PASSAGE —
○ ○ ○

[ARTICLE]       5
[LEGEND]
This schedule contains the Promissory Note dated November 25, 1996 in the 
amount of $425,000 from Advanced Environmental Systems, Inc. to Carylyn 
K. Bell.


THIS NOTE HAS NOT BEEN REGISTERED UNDER THE SECURITIES ACT OF 1933, AS 
AMENDED (THE "1933 ACT"), OR UNDER THE PROVISIONS OF ANY APPLICABLE STATE 
SECURITIES LAWS, BUT HAS BEEN ACQUIRED BY THE REGISTERED HOLDER HEREOF FOR 
PURPOSES OF INVESTMENT IN RELIANCE ON EXEMPTIONS UNDER THE 1933 ACT, AND 
UNDER APPLICABLE STATE SECURITIES LAWS.  NEITHER THIS NOTE NOR ANY INTEREST 
THEREIN MAY NOT BE SOLD, PLEDGED, TRANSFERRED OR ASSIGNED EXCEPT IN A 
TRANSACTION WHICH IS EXEMPT UNDER PROVISIONS OF THE 1933 ACT AND ANY 
APPLICABLE STATE SECURITIES LAWS OR PURSUANT TO AN EFFECTIVE REGISTRATION 
STATEMENT; AND IN THE CASE OF AN EXEMPTION, ONLY IF THE COMPANY HAS RECEIVED 
AN OPINION OF COUNSEL SATISFACTORY TO THE COMPANY THAT SUCH TRANSACTION 
DOES NOT REQUIRE REGISTRATION OF THIS NOTE.

	PROMISSORY NOTE

U.S.$425,000 	NOVEMBER 25, 1996

	FOR VALUE RECEIVED, Advanced Environmental Systems, Inc., 
a New York  corporation ("Maker"), having an address at 730 17th Street, 
Suite 712, Denver, Colorado 80202, promises to pay to Carylyn K. Bell (the 
"Payee") the principal sum of $425,000, together with (a) simple interest on 
the principal balance of this Promissory Note (the "Note") outstanding from 
time to time at the rate per annum equal to the Prime Rate charged from time 
to time by Key Bank Denver plus 2% and (b) a fee equal to 2.5% of the 
original principal amount and an additional fee of 2% of the principal 
amount, if any, outstanding at January 25, 1997 (collectively, the "Fees").

○ ○ ○

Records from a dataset
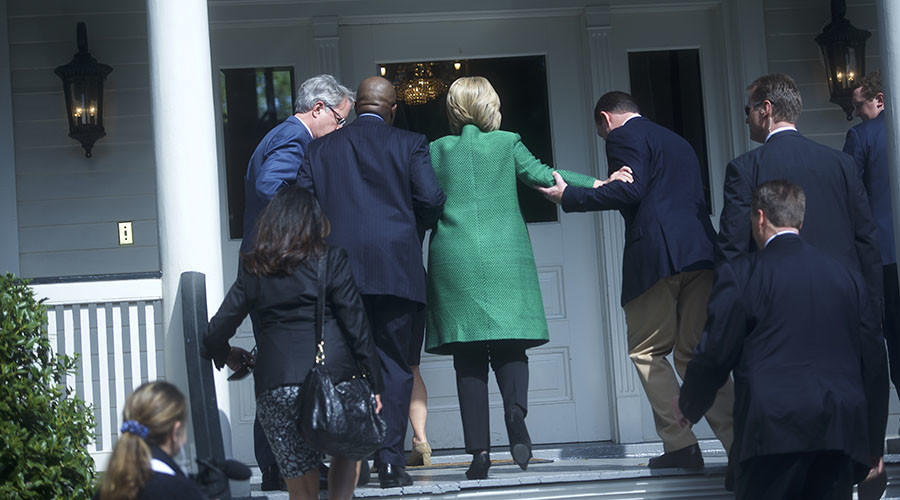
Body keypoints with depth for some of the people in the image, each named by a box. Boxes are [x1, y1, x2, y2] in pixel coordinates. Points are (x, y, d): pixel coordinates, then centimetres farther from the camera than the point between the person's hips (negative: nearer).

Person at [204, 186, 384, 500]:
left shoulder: (252, 270, 12)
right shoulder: (331, 260, 5)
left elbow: (217, 332, 14)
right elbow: (355, 324, 2)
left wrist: (226, 355, 36)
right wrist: (375, 383, 6)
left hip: (274, 385, 2)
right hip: (333, 374, -1)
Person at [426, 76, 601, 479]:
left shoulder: (436, 150, 8)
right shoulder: (507, 144, 5)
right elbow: (541, 174, -4)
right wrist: (596, 185, -1)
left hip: (453, 260, 1)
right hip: (505, 257, -1)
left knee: (468, 356, 1)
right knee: (509, 345, 4)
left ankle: (479, 449, -4)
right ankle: (515, 409, -26)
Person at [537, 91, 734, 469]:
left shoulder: (623, 137, 3)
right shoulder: (677, 142, 29)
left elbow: (630, 191, -11)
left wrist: (569, 196, -5)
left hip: (658, 254, -8)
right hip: (701, 253, 8)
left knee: (647, 351, 2)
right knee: (694, 354, 9)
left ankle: (680, 445, -5)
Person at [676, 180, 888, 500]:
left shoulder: (740, 274, -1)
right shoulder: (846, 276, 13)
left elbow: (714, 355, 1)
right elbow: (873, 361, 15)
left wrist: (689, 406, 21)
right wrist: (874, 445, 23)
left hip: (774, 431, -4)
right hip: (841, 432, 4)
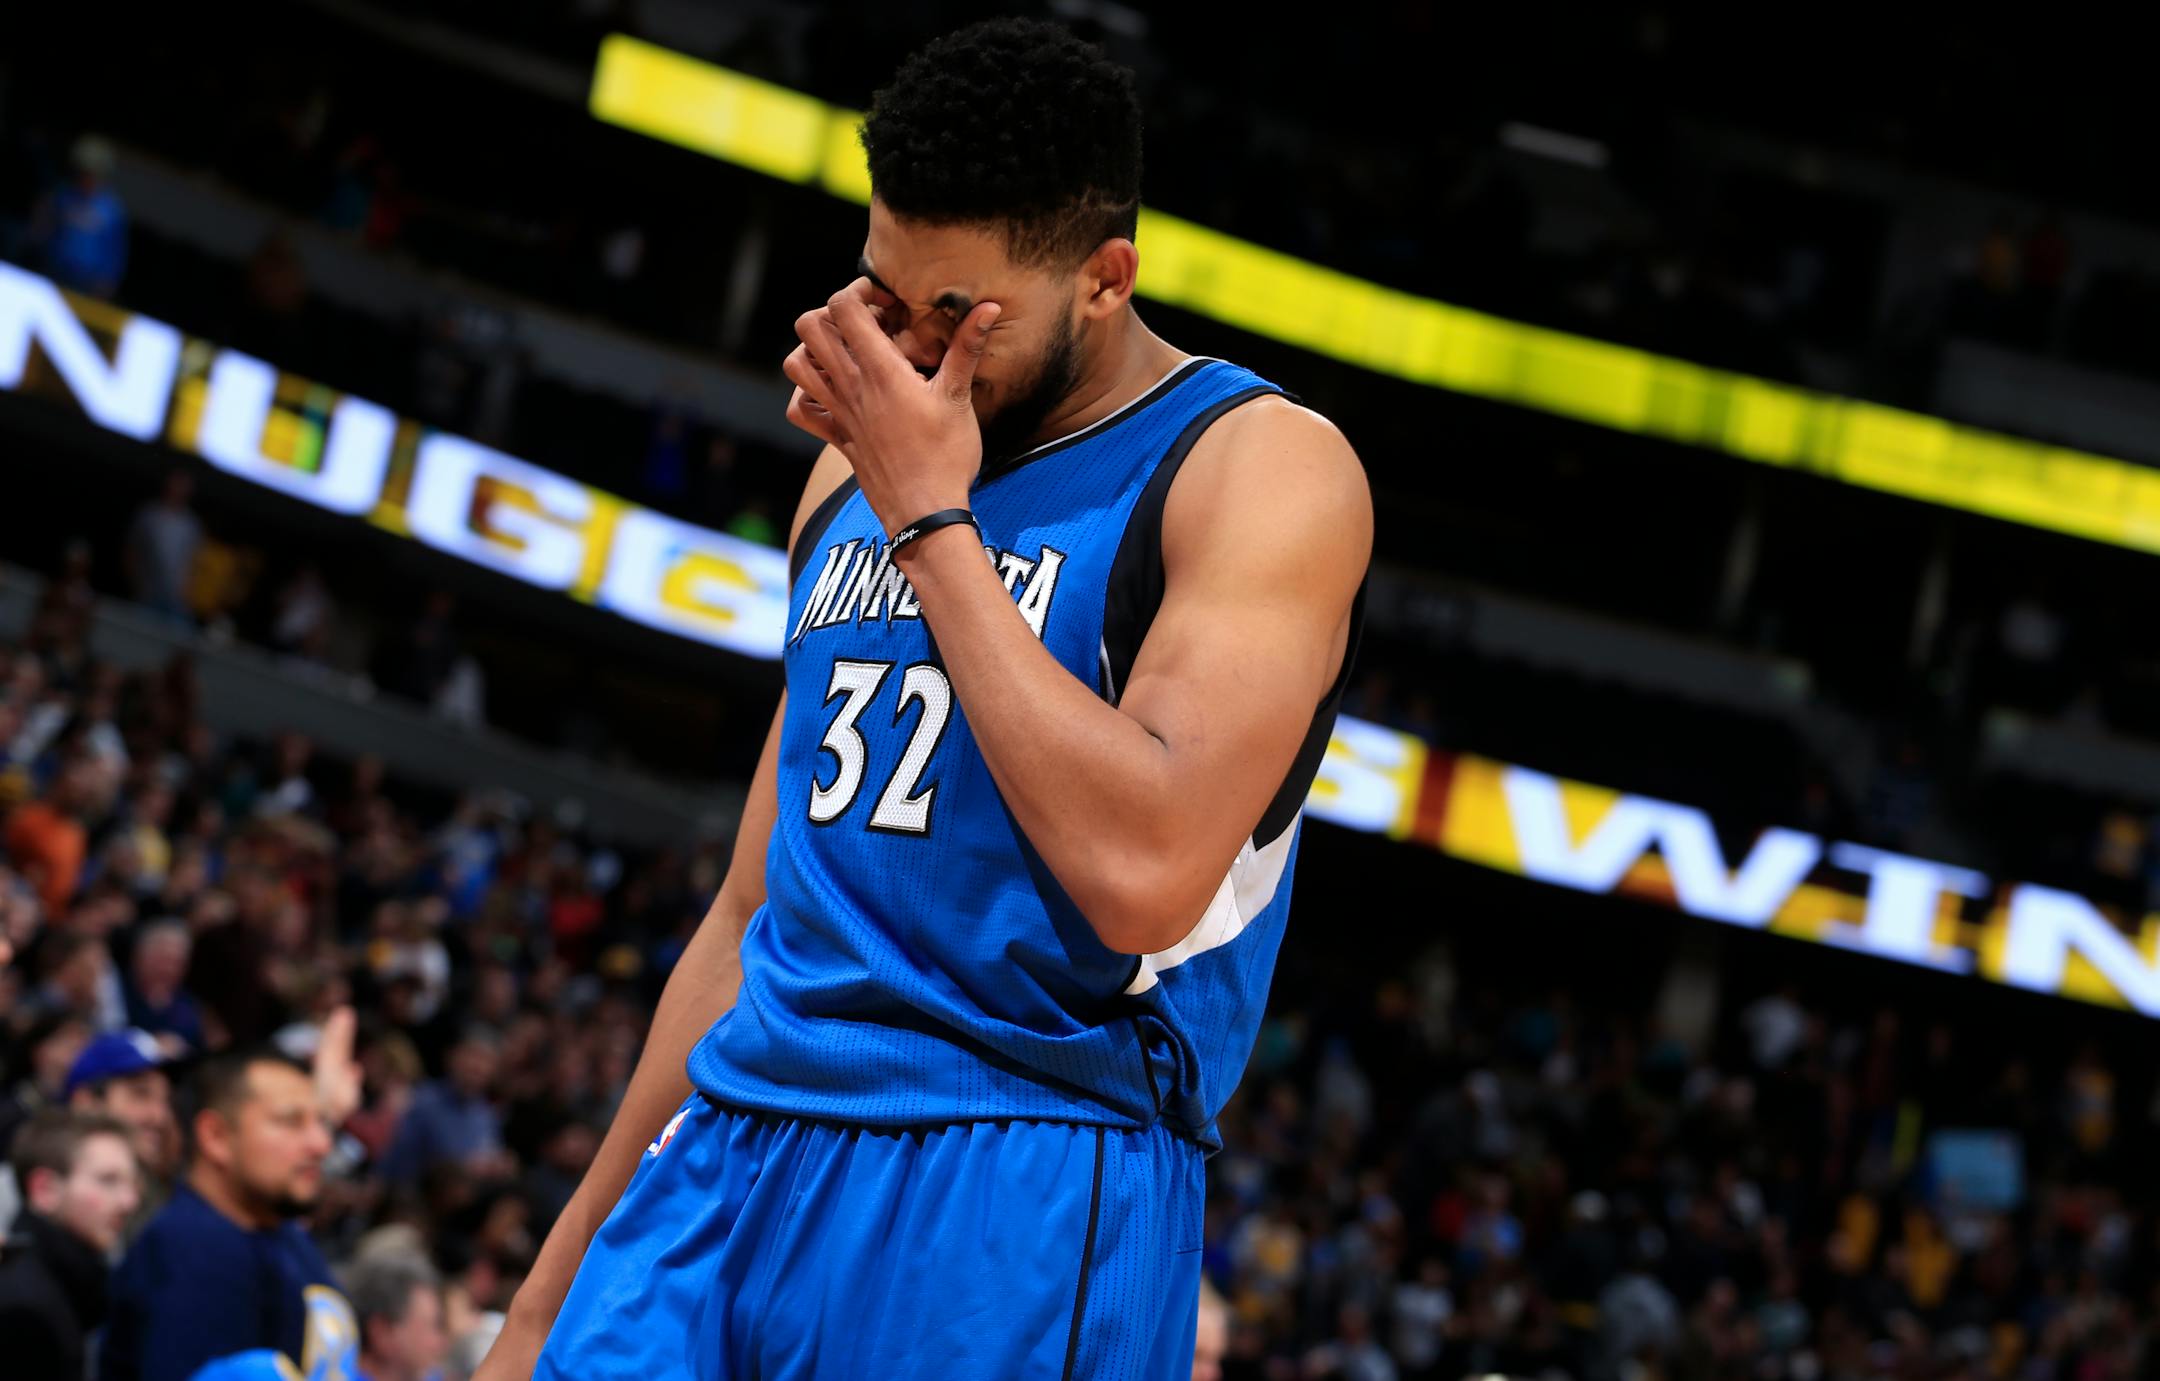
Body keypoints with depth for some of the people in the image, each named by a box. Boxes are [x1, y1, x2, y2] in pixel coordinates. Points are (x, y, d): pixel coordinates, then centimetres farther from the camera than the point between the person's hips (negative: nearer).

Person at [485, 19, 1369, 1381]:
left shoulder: (1265, 465, -7)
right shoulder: (863, 468, 14)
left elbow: (1145, 877, -21)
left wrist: (931, 517, -14)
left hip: (1019, 1202, -6)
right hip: (733, 1155, 6)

○ ○ ○

EXERCISES —
[1] What interest rate does the promissory note set on the outstanding principal balance?
[2] Continue the promissory note from Advanced Environmental Systems, Inc. to Carylyn K. Bell, picking up after its last sentence.

RESULTS IN ORDER —
[1] Simple interest at a rate per annum equal to the Prime Rate charged from time to time by Key Bank Denver plus 2%.

[2]
The principal of this Note, the Fees and interest on the unpaid principal 
balance of this Note outstanding from time to time shall be due and payable 
on March 25, 1997; provided, however, that Maker shall pay to Payee within 
three business days of its receipt thereof, any portion or all of the Tax 
Refunds received by it to be applied first to the principal and then to the 
Fees and interest then due and payable hereunder.  

This Note is made pursuant to the provisions of a Loan Agreement dated of 
even date herewith by and between Maker and Payee, as it may be amended from 
time to time (the "Loan Agreement"), and is secured by the Collateral and a 
Guaranty.  Capitalized terms not otherwise defined herein shall have the 
meanings ascribed to them in the Loan Agreement.  This Note is not negotiable.

Except as expressly provided to the contrary in the Loan Agreement, Maker 
waives presentment, demand, dishonor, protest, notice of protest, diligence 
and any other notice or action otherwise required to be given or taken under 
the law in connection with the delivery, acceptance, performance,default, 
enforcement or collection of this Note, and expressly agrees that this Note, 
or any payment hereunder, may be extended, modified or subordinated (by 
forbearance or otherwise) from time to time, without in any way affecting 
the liability of Maker.

The occurrence of any of the following events shall constitute an "Event of 
Default" under this Note:

    (a)  The failure by Maker to pay, within five days of the due date 
therefor, any of the principal, the Fees or accrued interest due under this 
Note; or

   (b)  If Maker (i) makes a general assignment for the benefit of creditors,
(ii) is adjudicated a bankrupt,(iii) files a voluntary petition in 
bankruptcy, (iv)takes advantage, as against its creditors, of any bankruptcy 
law, (v) has a petition or proceeding filed against it under any provision of
any bankruptcy or insolvency law, which petition or proceeding is not 
dismissed within sixty days after the date of the commencement thereof, (vi)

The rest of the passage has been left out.